Benchmarking the IT service desk - where do you stand?

A “bonus” blog today (and hence it is quickly constructed) and the subject area will need to be returned to at a later date. The reason for the bonus blog is that I am a little bit excited.

SysAid, a provider of IT help desk and customer service software solutions, has provided me with a subset of the service desk benchmarking information captured through its customers’ use of its software (on an opt-in basis, of course).

To me, this is the sort of stuff that the ITSM community (see my previous blog) is crying out for - information that helps them to understand where they are and what they should aspire to. More information about the SysAid benchmarking is available here (link is provided for more detail on the definitions for the benchmarks below).

Average Service Requests (SR) closed per Admin (Service Desk Agent)

Important note: If you follow the above link, the assumptions show that the SRs are “incidents.”

Quick comment - I am assuming that this is per day but I am seeking clarification. As with all the slides in this blog, please treat with care in the absence of sample sizes.

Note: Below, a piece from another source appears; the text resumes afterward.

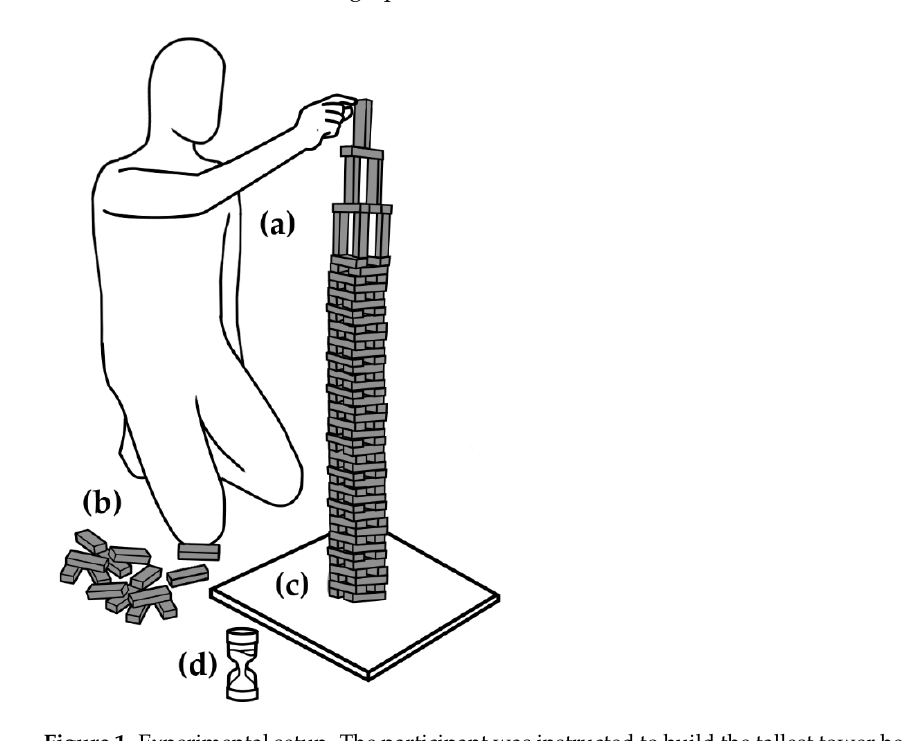
Figure 1. Experimental setup. The participant was instructed to build the tallest tower he or she could ( a ) using standard size wooden blocks ( b ) over a flat, uniform melamine surface ( c ) before time on the hourglass ran out ( d ). See text for additional instructions that varied per experimental condition.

Percent of Surveys Answers vs. Sent

Quick comment - this shows what most of us already know - that getting internal customers (end users) to provide feedback on our services is difficult. It is interesting though to see the little “mound” at the far right of the graph. I wonder why this is.

End User vs. Admins Ratio

Quick comment - it an interesting “aggregated” statistic, however it would be interesting to see this by severity/priority level (albeit having to acknowledge severity level criteria will be different between organizations).

So this is just a subset of what SysAid provides back to its customers in terms of benchmarking, I hope it has got you thinking. Sadly, I don’t have time to really comment on these stats today, BUT I would appreciate your comments and opinions on their value and where SysAid’s customer base and the ITSM community in general are at.